JULBO: How did you get into ultrarunning?
JASON SCHLARB: I was a soccer player, but switched to running at the end of high school. When I want to Montana State, I walked onto the D1 track and cross-country program. I’ve always loved the trails, but the sport wasn’t really competitive when I was competing in the early 2000s, so I stuck to road running and marathons.

I ran road at the semi-pro level for a while, until someone convinced me to try an ultrarunning race in San Francisco in 2010. Since then, I’ve never gone back to road! It’s cool to watch the way the sport has exploded and the road guys who have made the switch.

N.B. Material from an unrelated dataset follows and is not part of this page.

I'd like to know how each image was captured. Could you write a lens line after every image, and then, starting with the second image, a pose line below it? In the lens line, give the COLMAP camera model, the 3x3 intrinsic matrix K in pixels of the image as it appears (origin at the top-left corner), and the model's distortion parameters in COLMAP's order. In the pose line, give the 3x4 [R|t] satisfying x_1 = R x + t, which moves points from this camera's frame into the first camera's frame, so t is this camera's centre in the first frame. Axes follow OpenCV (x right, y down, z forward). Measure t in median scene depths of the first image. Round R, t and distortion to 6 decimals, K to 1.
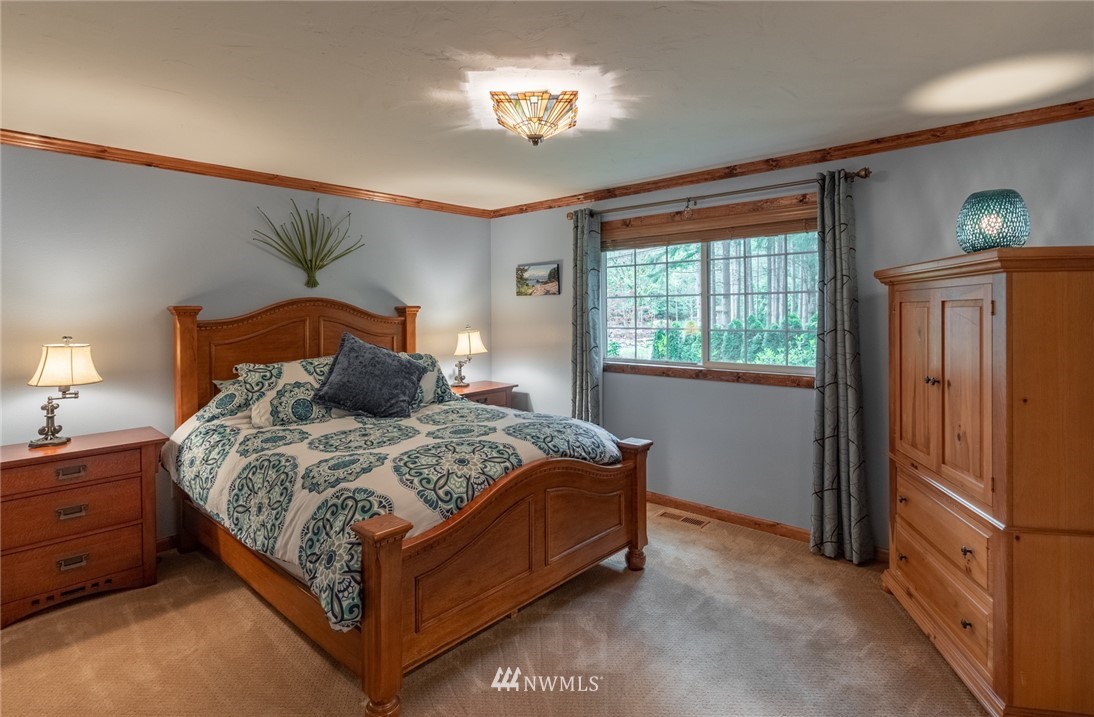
lens RADIAL K [[552.7, 0, 547.1], [0, 552.7, 316.4], [0, 0, 1]] dist [-0.001172, -0.000115]
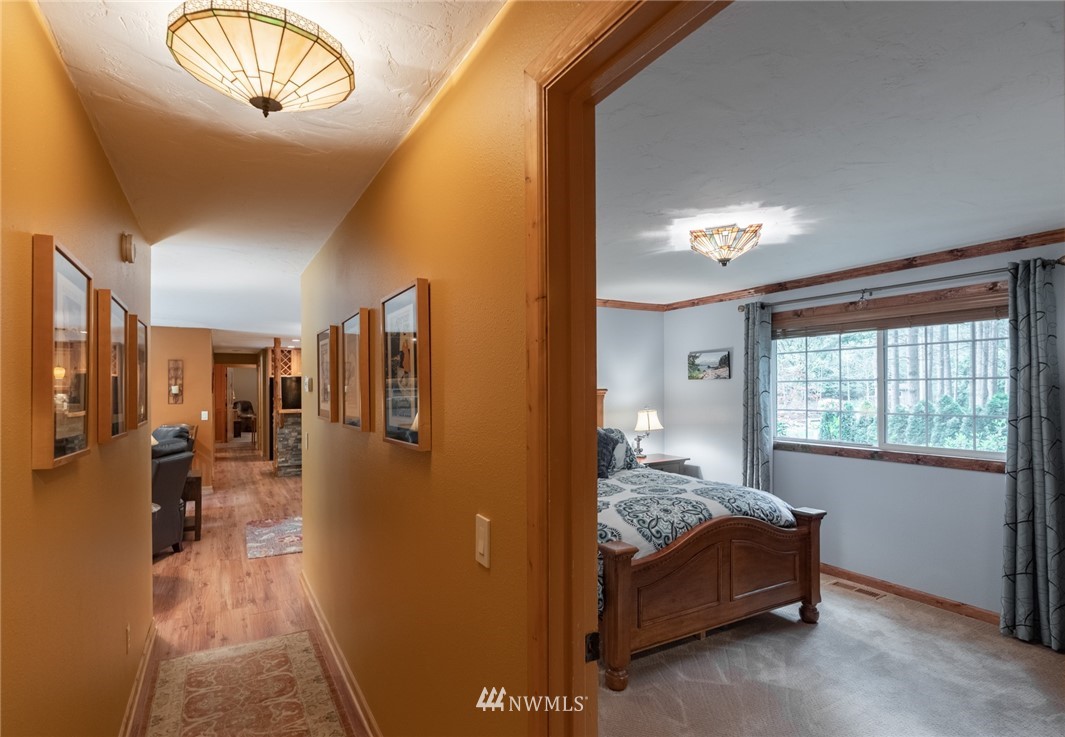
lens RADIAL K [[539.0, 0, 520.6], [0, 539.0, 389.3], [0, 0, 1]] dist [0.003029, 0.001748]
pose [[0.950576, 0.004832, -0.310454, -0.058972], [-0.007137, 0.999955, -0.006288, -0.012467], [0.310409, 0.008193, 0.950568, -0.234890]]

JULBO: How did you tackle Run Rabbit Run?
JS: Last year’s Run Rabbit Run was my first 100-mile race ever, but running that race did not feel good. I was really up and down, until I took a wrong turn and ran seven miles in the wrong direction. It stunk and I ended up dropping. But before that wrong turn, I was in second.

This year, I came back, had an awesome day and got that win! It was actually only my second 100-mile completion.
The start of Run Rabbit Run
JULBO: Who do you like to race against? Who do you hope to beat?
JS: The ultra world is still so new. Certain people run 50 kilometers; some run 100 miles. Others run steep mountains, while some like rolling trail running. We all get grouped into one, but we all have our own separate skill sets. But there are around 15 guys who are at the elite pro running level and we all see each other nationally and internationally.

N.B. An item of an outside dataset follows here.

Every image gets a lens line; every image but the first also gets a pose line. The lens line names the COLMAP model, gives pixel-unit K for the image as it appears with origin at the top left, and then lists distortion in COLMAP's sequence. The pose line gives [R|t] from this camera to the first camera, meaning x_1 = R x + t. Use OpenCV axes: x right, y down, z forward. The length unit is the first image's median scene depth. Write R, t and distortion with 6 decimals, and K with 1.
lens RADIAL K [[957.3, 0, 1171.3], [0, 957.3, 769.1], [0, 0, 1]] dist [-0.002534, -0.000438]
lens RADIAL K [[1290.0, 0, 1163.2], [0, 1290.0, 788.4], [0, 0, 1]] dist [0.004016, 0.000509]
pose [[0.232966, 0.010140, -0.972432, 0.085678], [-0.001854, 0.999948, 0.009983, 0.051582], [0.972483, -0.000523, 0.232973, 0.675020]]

I try and do workouts with Mike Wolf in Missoula once in a while, which is great. But the sport is not like road running – it’s a small, laid back community. It’s competitive, but there really isn’t trash talking.
Run Rabbit Run - Photo: Matt Trappe Photography
JULBO: Where do you train?
JS: After I moved from Boulder, Colorado last year, I traveled and trained through North America for the summer and then went to New Zealand for the winter. I spent five months circumnavigating the south island, hiking and playing. I was pretty worn out in the spring, though and had a rough start to my season.

In general, I do a couple of long runs a week – two hours at the minimum, eight to nine hours maximum – and a hard vertical climb. I always make sure to have enough recovery days, as well.

JULBO: What do you do when you’re not training for races?
JS: I’ve been a skier all of my life; I usually try and get 40 to 50 days on snow. I also white water kayak, backpack and mountain bike for fun/alternative training.


JULBO: How are you going to spend your Run Rabbit Run $10,000 prize? What are you going to splurge on?
JS: A good chunk didn’t go into fun and exciting things; I put it into savings. But my wife, my two-year-old son and I are going to go to Europe next summer and live out of a camper. We’re going to travel the Alps, run around and play. I’m also planning on running the Ultra Trail du Mont Blanc and the Laveredo while there. I’m super excited!